YCharts, NVIDIA 10-Year Free Cash Flow Yield vs. CPI Inflation

YCharts by SA, NVDA 22-Year FCF Yield vs. CPI Inflation

YCharts, NVIDIA Free Cash Flow Yield vs. CPI Inflation since 2000

Final Thoughts

As opposed to other semiconductor leaders with slowing growth selling at far cheaper relative pricing than NVIDIA, a massive premium valuation still exists not entirely consistent with operating fundamentals or close to matching CPI inflation. Versus earnings and free cash flow yields in the 6% to 10% range for a number of peers with similar growth forecasts, NVIDIA’s sub-3% numbers do not make much mathematical sense. On top of the lackluster free cash flow and earnings yield situation vs. the tech sector, deeper cyclical businesses like oil/gas producers and steel manufacturers are already discounting a recession with income yields in the 15% to 20% range for equity risk takers.

NVIDIA has a history of cyclical earnings in the past, where weak demand leads to product price cuts and FALLING cash flow/earnings when times are tough. My conclusions: if CPI inflation rates remain above 5% next year and/or the economy turns weaker than expected, significant downside remains in the NVDA stock quote from $190 today. 15x sales and 33x EBITDA are borderline insane in a high-inflation world, outside of enterprises experiencing 50%-100% growth rates in both metrics annually.

I am not completely bearish on the semiconductor sector. I have written a variety of bullish tech-focused efforts in 2022. However, the chip stocks I am suggesting for ownership like Qualcomm here or smaller outfits like Everspin (MRAM) here or NVE Corp (NVEC) here maintain a more sustainable valuation on present and future projected results. One important key to long-term investment performance is being careful not to overpay for growth. I am afraid NVIDIA buyers continue to do just that.

I am modeling upside reward potential for NVIDIA to $220 a share over the next 12 months, about where price stands today. To essentially maintain the current quote, inflation must come down without a meaningful recession (which I believe is rather unlikely). To support minimal cash flow and income yields in the 3% range next year on a $220 NVDA price, we cannot afford more friction with China over Taiwan, Russia needs to play nice and withdraw from Ukraine, Democrats and Republicans have to get along and behave better (compromise on important issues), the Federal Reserve has to get lucky and achieve a soft landing for the economy, and consumers need to keep spending. That’s a lot to gulp, if you ask me.
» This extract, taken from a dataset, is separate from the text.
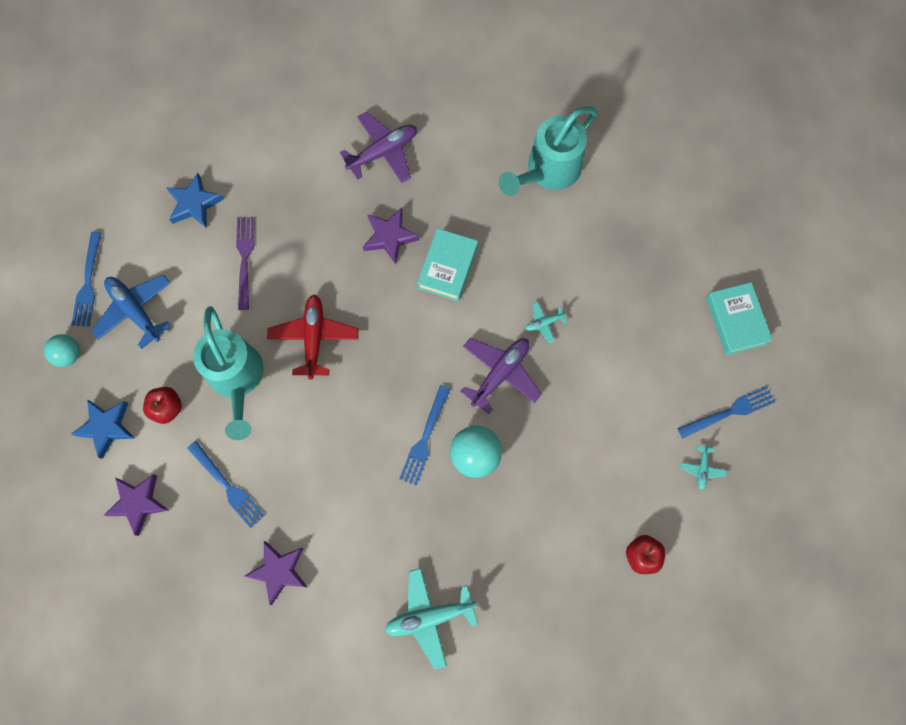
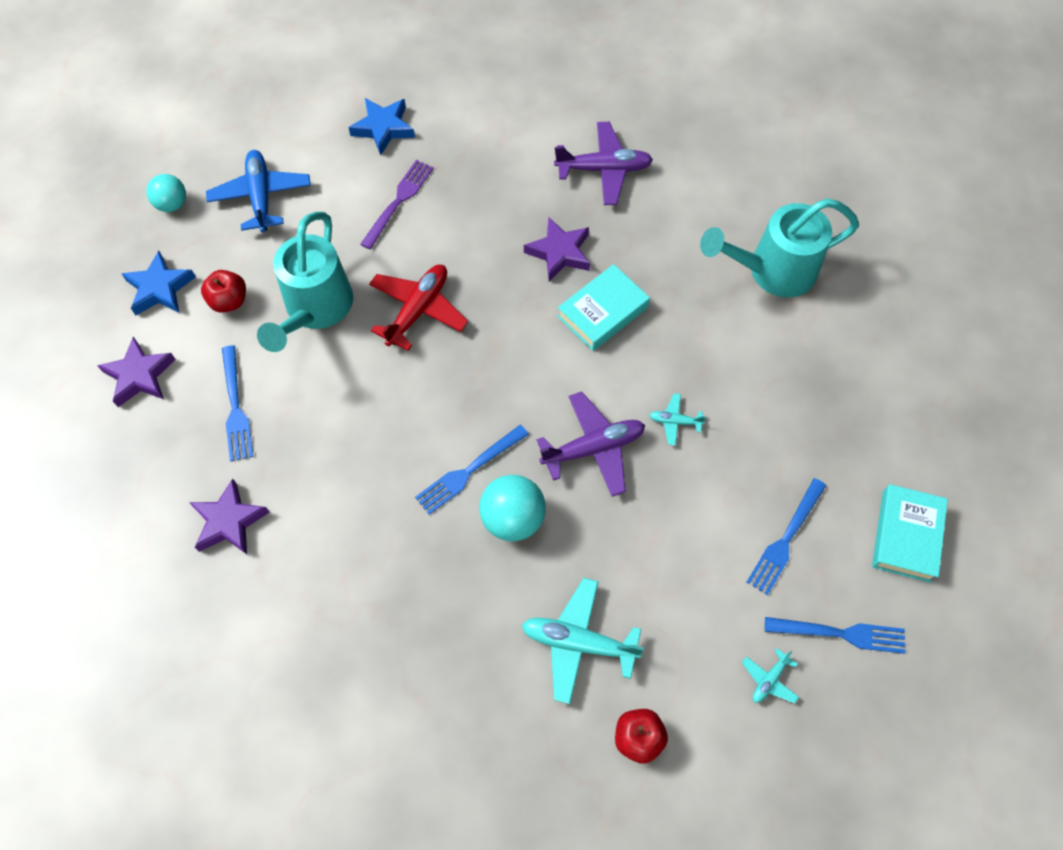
camera: 30 degrees right, 10 degrees down
(88, 283) = (235, 150): blue fork -> blue fork (785, 539)
(429, 617) = (354, 663): turquoise plane -> turquoise plane (578, 642)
So, if the best-case scenario is $220 for NVIDIA shares, while prices around $100 are the true intrinsic value of the business, I think avoiding or selling shares is still the smartest course of action. Theoretical 12-month target returns of +15% in upside reward vs. -50% in downside risk under different scenarios leave me in the Sell rating camp.

Thanks for reading. Please consider this article a first step in your due diligence process. Consulting with a registered and experienced investment advisor is recommended before making any trade.